To prevent any type of testing from being stopped due to a problem with the hybrid system, IMSA wanted manufacturers to work together to make sure testing wasn’t interrupted due to parts shortages or reliability concerns. Manufacturers have responded to IMSA’s wishes and cooperated with each other.
“Some OEMs didn’t have a battery or an electric motor and there was a lot of involvement involved in making sure people could go out and hit the mileage on their car and install this system in their car,” said Donnan. “So you probably have one of the most historic collaborations to get the program to the right place.
“Porsche was beyond that in terms of getting the car on track, so they became your test customer, if you will. And so they had the opportunity to go outside, test any problems they had. They eventually reported to Bosch and to the other OEMs and then when it went Other OEMs are on the right track, same system, because it’s the same for everyone, it needs to work properly.”
All new mechanical systems require many miles of on-track testing to sort out any reliability concerns and every manufacturer has worked hard to get their cars as close to bulletproof as possible.
Porsche was the first manufacturer to test its new car in January 2022 at its factory test track in Weissach, Germany.

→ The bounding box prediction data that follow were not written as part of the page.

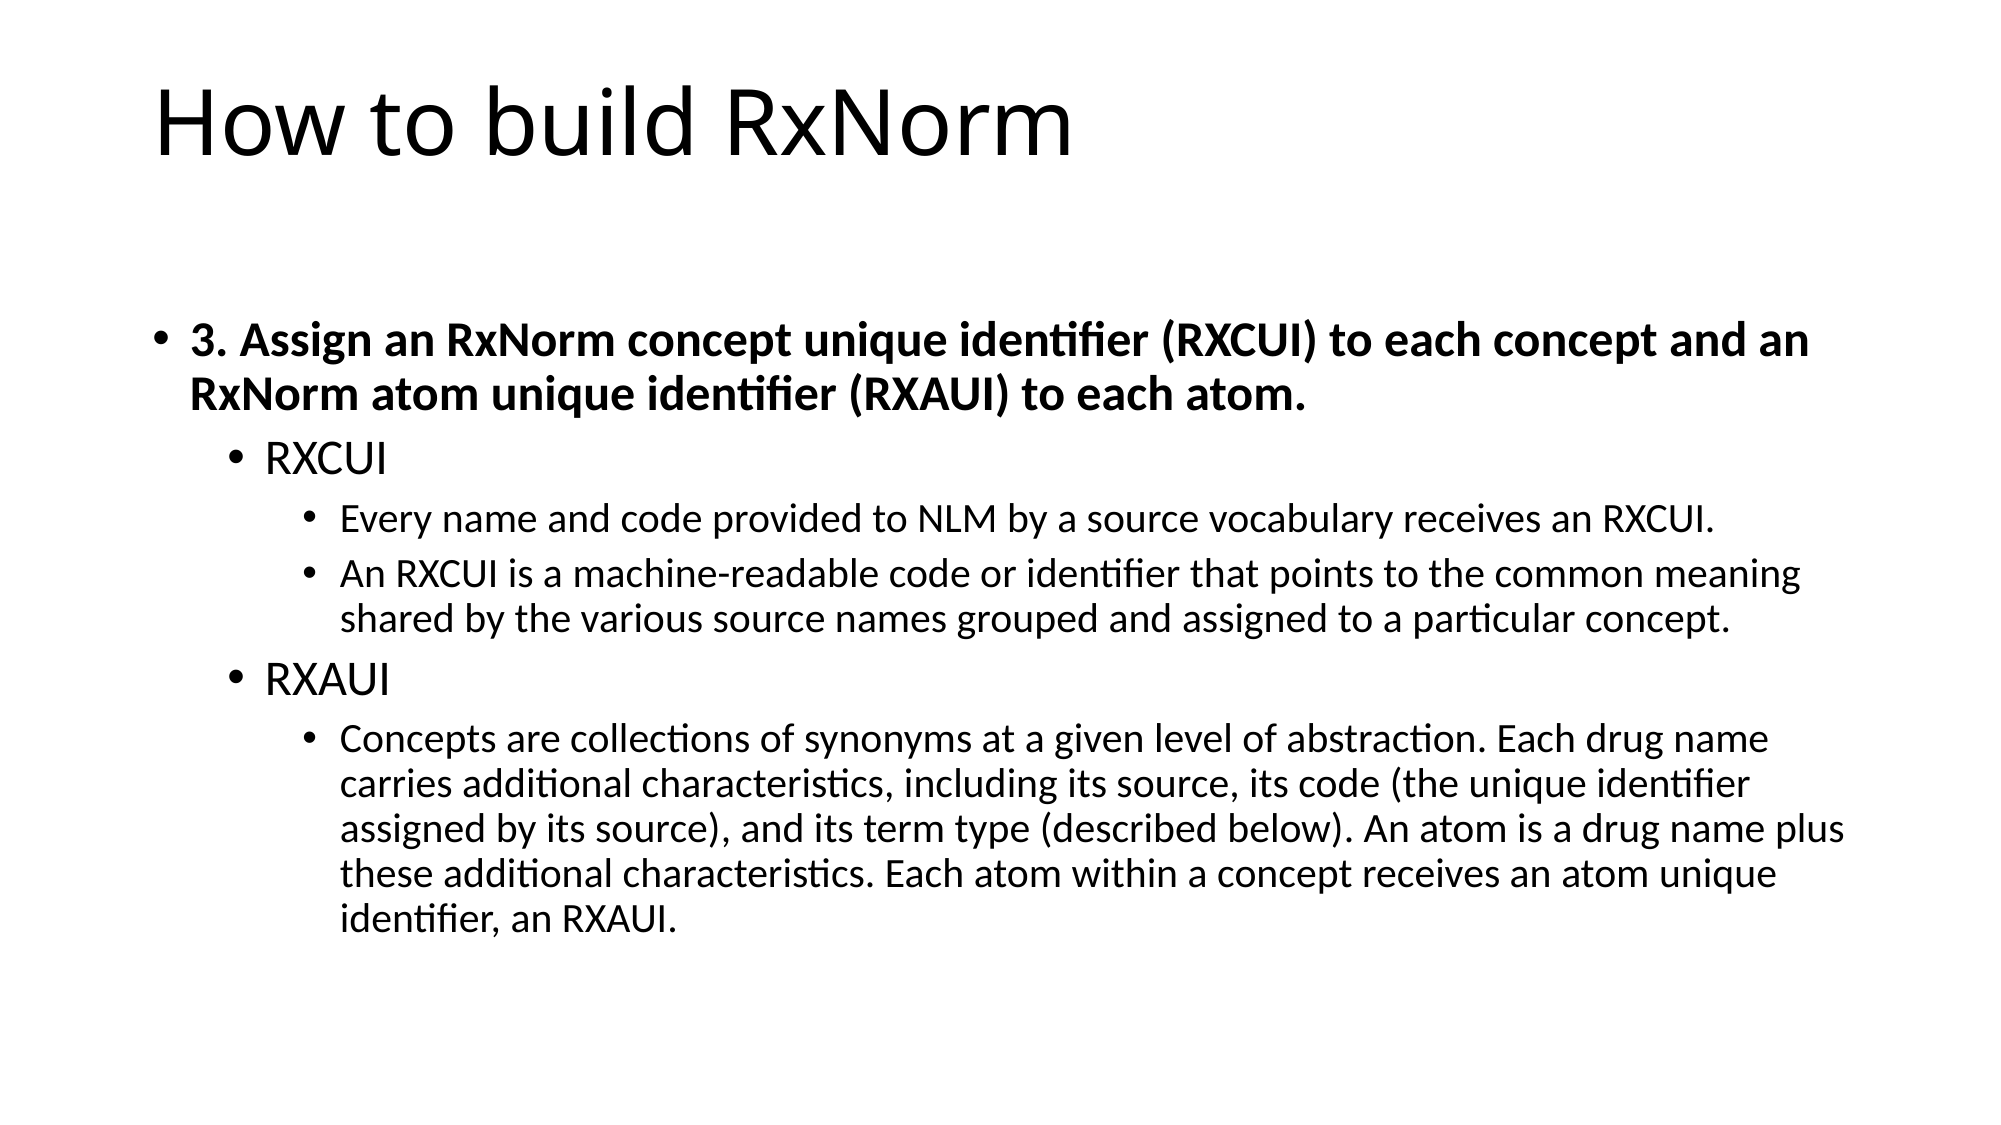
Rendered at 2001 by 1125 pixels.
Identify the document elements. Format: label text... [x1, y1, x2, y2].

list 3. Assign an RxNorm concept unique identifier (RXCUI) to each concept and an RxNorm atom unique identifier (RXAUI) to each atom. RXCUI Every name and code provided to NLM by a source vocabulary receives an RXCUI. An RXCUI is a machine-readable code or identifier that points to the common meaning shared by the various source names grouped and assigned to a particular concept. RXAUI Concepts are collections of synonyms at a given level of abstraction. Each drug name carries additional characteristics, including its source, its code (the unique identifier assigned by its source), and its term type (described below). An atom is a drug name plus these additional characteristics. Each atom within a concept receives an atom unique identifier, an RXAUI. [137, 306, 1863, 1020]
title How to build RxNorm [137, 16, 1863, 234]
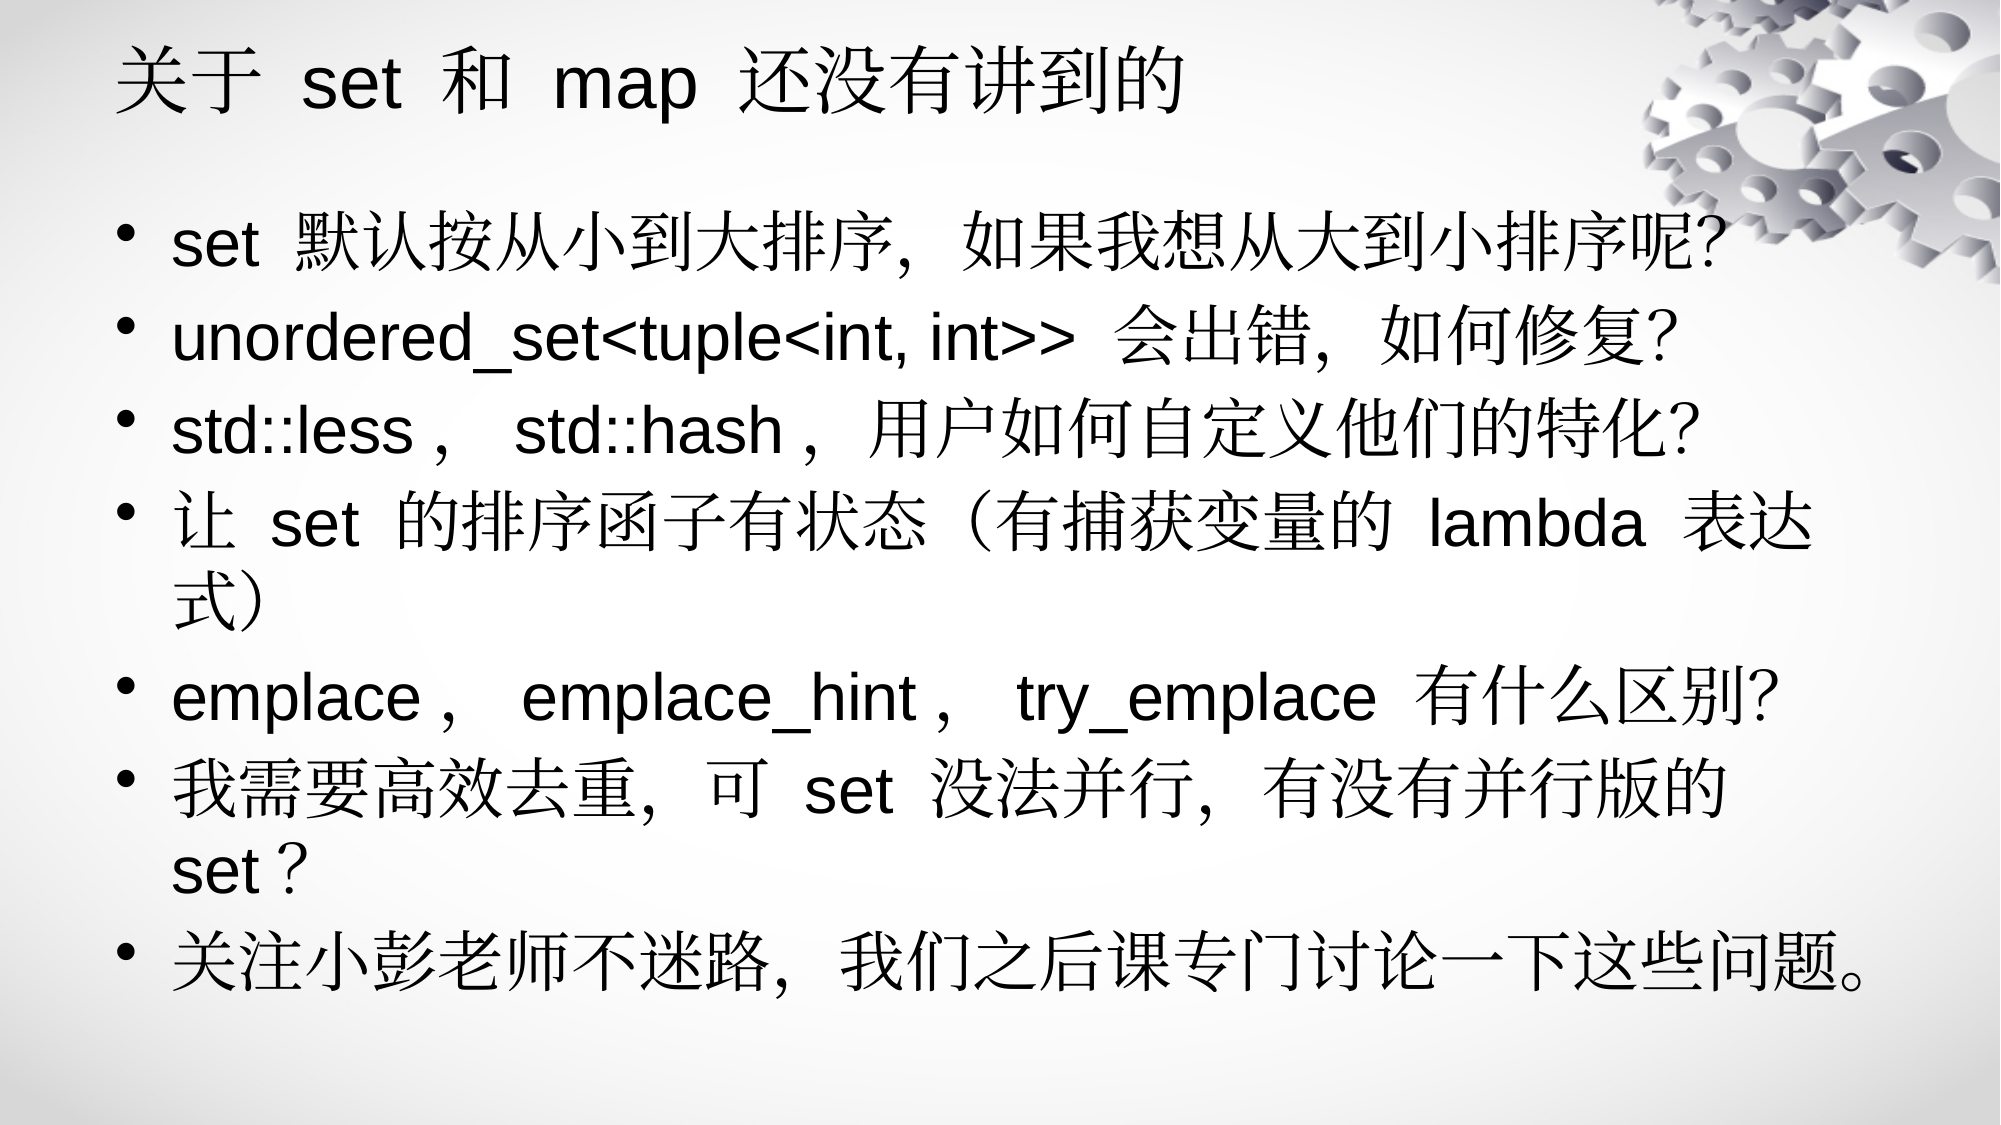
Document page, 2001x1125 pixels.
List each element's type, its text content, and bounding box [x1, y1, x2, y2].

picture [0, 0, 2000, 1125]
list set 默认按从小到大排序，如果我想从大到小排序呢？ unordered_set<tuple<int, int>> 会出错，如何修复？ std::less，std::hash，用户如何自定义他们的特化？ 让 set 的排序函子有状态（有捕获变量的 lambda 表达式） emplace，emplace_hint，try_emplace 有什么区别？ 我需要高效去重，可 set 没法并行，有没有并行版的 set？ 关注小彭老师不迷路，我们之后课专门讨论一下这些问题。 [99, 192, 1901, 1006]
title 关于 set 和 map 还没有讲到的 [99, 30, 1901, 127]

Named as the successor to the highly successful 962, the 963 completed numerous test sessions at numerous tracks around the world, culminating in a 36-hour marathon test at Sebring (Fla.) Int’l Raceway. During this test, the 963 completed more than 4,500 miles on one of the most rugged circuits in sports car racing.

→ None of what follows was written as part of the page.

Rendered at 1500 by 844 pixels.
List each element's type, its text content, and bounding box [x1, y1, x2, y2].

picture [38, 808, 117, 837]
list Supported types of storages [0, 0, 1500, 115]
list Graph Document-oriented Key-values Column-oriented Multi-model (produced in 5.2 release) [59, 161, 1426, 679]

Porsche will have Team Penske as a factory team. The two companies notably worked together on the RS Spyder program in the American Le Mans Series. Team Penske will compete with two cars in IMSA. Porsche will also have two customer teams competing in IMSA in 2023 with JDC-Miller Motorsports and Proton Competition each having one car.
Cadillac was the most successful manufacturer during the DPi era, with three championships and dozens of endurance victories. Two teams will race the new V-LMDh machine, with Action Express Racing entering one car, and Chip Ganassi Racing entering two cars. Cadillac completed several tests with the car, including a 24-hour run at Sebring.
BMW has completed several tests in America and Europe as Rahal Letterman Lanigan Racing continues its relationship with the German brand with two BMW M Hybrid V-8s based in Zionsville, Indiana.
Acura tested its new ARX-06 in France before shipping the first car to the United States. Wayne Taylor Racing and Meyer Shank Racing would each run one car this season, but the teams had a unique situation in that they initially had to share one car for testing. Each team now has its own cars.
It is worth noting that Alpine is building a car according to LMDh regulations with the Oreca basin, but it will compete in FIAWEC. This does not mean that the car cannot appear in IMSA competition as soon as Alpine feels it is ready to compete.
Fans and manufacturers alike had hoped for years that a convergence in typical sports car regulations would allow one car to compete globally across different rule books, as it was during the ’80s and ’90s in the old GTP era.
“I think we’re giving the fans; we’re giving the automakers what they wanted and asked,” Doonan said. “And if the ’80s and early ’90s were the golden age, I think we’re entering the platinum era.”
This story appeared in the January 18th edition of SPEED SPORT Insider.